Using the records below, transcribe word for word the stretch from the line that contains "9: (311, 172, 0.30)" through the line that contains "30: (514, 101, 0.37)", both end lines included, and nothing else.

▸ Task inputs
[Start of section]

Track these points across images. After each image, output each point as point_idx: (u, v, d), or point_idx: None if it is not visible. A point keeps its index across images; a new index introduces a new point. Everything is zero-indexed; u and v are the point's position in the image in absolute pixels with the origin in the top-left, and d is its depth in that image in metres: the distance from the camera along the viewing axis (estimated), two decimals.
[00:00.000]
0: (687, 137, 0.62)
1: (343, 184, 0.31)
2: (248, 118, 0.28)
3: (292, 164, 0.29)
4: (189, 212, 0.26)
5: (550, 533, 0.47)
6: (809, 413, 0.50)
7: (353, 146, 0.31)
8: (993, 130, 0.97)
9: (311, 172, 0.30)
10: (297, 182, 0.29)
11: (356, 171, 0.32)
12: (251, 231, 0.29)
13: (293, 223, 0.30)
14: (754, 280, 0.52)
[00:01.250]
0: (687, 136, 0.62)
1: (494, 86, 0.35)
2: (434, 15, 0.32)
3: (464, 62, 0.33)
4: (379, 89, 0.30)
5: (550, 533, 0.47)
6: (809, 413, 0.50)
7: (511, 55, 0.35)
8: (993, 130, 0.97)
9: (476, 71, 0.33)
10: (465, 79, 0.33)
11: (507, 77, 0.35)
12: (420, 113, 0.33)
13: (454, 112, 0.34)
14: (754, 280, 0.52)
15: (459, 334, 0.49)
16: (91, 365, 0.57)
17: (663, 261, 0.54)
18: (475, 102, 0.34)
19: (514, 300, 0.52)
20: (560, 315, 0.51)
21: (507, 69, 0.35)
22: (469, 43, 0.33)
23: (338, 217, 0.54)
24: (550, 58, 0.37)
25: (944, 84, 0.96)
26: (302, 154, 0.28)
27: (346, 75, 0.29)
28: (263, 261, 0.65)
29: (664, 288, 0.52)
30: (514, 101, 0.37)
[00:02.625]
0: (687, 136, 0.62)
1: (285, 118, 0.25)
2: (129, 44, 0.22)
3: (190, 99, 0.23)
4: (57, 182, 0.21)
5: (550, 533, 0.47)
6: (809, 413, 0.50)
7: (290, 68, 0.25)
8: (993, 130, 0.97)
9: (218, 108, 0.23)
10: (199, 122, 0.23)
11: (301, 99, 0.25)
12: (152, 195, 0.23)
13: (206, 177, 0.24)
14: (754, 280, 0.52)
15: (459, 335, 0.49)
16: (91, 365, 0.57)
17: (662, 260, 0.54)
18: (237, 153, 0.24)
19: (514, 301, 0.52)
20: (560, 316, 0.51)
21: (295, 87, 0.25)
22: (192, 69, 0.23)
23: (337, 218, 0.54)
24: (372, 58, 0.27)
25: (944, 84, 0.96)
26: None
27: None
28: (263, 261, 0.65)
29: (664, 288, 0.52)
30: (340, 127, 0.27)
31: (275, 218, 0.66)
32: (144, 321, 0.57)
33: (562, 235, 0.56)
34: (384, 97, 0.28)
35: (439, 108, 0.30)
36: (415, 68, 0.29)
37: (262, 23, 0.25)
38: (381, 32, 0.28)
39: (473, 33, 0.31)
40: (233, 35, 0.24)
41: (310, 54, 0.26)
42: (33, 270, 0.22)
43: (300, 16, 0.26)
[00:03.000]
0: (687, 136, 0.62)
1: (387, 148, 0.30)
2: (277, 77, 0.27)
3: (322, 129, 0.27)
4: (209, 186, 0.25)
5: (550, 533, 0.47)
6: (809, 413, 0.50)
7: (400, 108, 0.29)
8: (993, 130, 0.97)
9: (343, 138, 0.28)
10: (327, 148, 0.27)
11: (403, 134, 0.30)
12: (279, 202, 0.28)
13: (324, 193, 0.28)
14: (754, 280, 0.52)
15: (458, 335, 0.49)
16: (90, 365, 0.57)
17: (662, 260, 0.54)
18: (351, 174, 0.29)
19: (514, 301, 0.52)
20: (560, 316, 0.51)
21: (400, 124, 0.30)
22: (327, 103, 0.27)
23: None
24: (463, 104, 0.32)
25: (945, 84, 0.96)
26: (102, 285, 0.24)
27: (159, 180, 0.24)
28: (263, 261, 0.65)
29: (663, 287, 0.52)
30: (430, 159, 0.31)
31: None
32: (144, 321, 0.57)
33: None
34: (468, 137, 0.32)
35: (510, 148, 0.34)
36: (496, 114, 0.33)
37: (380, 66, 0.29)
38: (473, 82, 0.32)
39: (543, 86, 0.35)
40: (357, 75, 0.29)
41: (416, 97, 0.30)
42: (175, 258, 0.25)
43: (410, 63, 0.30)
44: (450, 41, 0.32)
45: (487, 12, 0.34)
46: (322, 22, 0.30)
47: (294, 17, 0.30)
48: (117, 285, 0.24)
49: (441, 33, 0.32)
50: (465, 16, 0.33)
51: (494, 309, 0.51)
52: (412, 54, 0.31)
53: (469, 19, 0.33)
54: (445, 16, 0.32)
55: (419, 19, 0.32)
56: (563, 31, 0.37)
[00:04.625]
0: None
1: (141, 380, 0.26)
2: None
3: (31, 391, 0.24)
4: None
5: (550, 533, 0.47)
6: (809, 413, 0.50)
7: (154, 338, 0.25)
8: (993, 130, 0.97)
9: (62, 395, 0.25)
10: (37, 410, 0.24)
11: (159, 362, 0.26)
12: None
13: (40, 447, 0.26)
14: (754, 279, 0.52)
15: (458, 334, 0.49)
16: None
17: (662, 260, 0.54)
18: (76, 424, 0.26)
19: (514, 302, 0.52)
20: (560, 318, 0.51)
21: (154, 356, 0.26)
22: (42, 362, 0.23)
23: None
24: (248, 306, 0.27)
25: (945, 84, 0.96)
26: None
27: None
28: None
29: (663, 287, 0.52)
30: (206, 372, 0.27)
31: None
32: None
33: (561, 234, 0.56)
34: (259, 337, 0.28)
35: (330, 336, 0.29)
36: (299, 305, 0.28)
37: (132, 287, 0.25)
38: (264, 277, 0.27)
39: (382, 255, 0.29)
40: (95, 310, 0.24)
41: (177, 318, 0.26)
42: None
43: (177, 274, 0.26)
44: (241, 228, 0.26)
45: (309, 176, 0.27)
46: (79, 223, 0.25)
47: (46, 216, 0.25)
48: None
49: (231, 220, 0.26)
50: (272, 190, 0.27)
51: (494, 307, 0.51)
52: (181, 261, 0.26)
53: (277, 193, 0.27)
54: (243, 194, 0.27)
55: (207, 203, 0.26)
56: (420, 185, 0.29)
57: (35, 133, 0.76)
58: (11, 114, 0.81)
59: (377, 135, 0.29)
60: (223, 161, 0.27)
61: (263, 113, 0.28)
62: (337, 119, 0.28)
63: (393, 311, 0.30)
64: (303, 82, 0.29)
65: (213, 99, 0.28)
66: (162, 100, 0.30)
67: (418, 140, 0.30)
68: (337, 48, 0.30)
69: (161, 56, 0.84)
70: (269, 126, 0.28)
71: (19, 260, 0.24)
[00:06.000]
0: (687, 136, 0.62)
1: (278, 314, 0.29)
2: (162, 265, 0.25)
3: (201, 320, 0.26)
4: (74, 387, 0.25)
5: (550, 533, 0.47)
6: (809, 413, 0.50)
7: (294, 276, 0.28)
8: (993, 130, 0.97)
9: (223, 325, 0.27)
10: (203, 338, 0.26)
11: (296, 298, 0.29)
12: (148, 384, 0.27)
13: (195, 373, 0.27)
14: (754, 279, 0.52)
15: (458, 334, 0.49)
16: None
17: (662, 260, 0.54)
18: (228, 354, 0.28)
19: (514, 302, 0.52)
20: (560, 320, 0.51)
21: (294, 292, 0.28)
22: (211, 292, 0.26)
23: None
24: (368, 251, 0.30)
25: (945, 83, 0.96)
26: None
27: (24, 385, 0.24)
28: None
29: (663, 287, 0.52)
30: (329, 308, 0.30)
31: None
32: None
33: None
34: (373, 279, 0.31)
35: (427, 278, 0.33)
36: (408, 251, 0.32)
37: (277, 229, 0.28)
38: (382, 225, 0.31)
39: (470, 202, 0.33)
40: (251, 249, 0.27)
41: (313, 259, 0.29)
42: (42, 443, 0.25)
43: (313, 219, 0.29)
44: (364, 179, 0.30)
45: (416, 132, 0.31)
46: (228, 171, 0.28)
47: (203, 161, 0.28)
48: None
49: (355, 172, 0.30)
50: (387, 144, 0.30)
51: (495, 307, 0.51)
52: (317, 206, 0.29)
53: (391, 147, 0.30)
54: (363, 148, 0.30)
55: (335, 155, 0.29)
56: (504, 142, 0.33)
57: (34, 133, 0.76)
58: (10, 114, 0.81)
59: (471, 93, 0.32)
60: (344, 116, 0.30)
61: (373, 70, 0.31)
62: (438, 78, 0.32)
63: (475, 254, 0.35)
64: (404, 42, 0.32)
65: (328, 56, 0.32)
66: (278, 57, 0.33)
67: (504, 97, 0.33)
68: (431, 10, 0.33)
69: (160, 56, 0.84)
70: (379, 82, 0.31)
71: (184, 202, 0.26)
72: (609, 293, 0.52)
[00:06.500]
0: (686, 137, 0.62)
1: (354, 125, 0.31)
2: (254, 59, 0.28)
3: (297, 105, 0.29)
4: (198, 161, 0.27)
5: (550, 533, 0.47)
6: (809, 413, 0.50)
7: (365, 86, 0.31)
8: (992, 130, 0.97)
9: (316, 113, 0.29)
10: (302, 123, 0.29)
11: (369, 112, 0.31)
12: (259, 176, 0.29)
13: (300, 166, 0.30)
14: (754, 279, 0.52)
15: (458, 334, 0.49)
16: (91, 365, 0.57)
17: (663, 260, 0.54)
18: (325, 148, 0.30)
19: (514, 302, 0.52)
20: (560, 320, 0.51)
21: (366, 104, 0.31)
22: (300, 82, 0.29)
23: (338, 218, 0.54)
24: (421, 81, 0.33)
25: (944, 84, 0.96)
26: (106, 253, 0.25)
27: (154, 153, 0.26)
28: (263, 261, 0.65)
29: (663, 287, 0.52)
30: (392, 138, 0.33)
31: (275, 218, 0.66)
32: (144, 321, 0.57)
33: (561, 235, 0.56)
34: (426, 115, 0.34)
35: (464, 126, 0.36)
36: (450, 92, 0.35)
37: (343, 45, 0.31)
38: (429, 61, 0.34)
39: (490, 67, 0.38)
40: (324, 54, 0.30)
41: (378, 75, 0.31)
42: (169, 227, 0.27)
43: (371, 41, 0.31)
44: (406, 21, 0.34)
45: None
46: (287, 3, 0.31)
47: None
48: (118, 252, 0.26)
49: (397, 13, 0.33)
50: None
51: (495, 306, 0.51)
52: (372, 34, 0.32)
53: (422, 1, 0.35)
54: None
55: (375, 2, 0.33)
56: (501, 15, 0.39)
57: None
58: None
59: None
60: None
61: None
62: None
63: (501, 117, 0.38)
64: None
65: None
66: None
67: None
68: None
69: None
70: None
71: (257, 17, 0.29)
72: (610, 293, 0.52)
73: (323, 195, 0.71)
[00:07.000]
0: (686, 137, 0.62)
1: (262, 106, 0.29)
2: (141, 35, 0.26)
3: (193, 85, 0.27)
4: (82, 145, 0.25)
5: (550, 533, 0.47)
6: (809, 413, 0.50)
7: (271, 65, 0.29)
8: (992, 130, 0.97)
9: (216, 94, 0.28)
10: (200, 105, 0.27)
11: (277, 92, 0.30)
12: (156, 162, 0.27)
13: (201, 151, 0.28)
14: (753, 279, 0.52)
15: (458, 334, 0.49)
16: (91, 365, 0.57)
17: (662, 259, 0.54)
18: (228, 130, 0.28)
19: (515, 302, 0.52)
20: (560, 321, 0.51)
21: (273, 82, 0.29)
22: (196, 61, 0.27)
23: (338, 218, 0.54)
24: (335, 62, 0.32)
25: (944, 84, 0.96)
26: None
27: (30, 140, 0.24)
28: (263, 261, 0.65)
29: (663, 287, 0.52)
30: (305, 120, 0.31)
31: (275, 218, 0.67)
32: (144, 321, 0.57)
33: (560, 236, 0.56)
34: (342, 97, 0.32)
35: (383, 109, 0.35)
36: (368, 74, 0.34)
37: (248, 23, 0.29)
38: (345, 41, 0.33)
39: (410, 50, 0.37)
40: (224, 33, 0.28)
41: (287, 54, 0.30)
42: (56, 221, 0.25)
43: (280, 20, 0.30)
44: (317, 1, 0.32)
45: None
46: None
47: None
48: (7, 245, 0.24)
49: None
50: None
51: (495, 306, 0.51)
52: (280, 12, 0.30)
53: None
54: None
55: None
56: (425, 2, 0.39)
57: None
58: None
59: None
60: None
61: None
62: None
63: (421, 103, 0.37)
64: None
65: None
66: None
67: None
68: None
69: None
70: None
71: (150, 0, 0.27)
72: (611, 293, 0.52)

[End of section]

▸ Exercise output
9: (311, 172, 0.30)
10: (297, 182, 0.29)
11: (356, 171, 0.32)
12: (251, 231, 0.29)
13: (293, 223, 0.30)
14: (754, 280, 0.52)
[00:01.250]
0: (687, 136, 0.62)
1: (494, 86, 0.35)
2: (434, 15, 0.32)
3: (464, 62, 0.33)
4: (379, 89, 0.30)
5: (550, 533, 0.47)
6: (809, 413, 0.50)
7: (511, 55, 0.35)
8: (993, 130, 0.97)
9: (476, 71, 0.33)
10: (465, 79, 0.33)
11: (507, 77, 0.35)
12: (420, 113, 0.33)
13: (454, 112, 0.34)
14: (754, 280, 0.52)
15: (459, 334, 0.49)
16: (91, 365, 0.57)
17: (663, 261, 0.54)
18: (475, 102, 0.34)
19: (514, 300, 0.52)
20: (560, 315, 0.51)
21: (507, 69, 0.35)
22: (469, 43, 0.33)
23: (338, 217, 0.54)
24: (550, 58, 0.37)
25: (944, 84, 0.96)
26: (302, 154, 0.28)
27: (346, 75, 0.29)
28: (263, 261, 0.65)
29: (664, 288, 0.52)
30: (514, 101, 0.37)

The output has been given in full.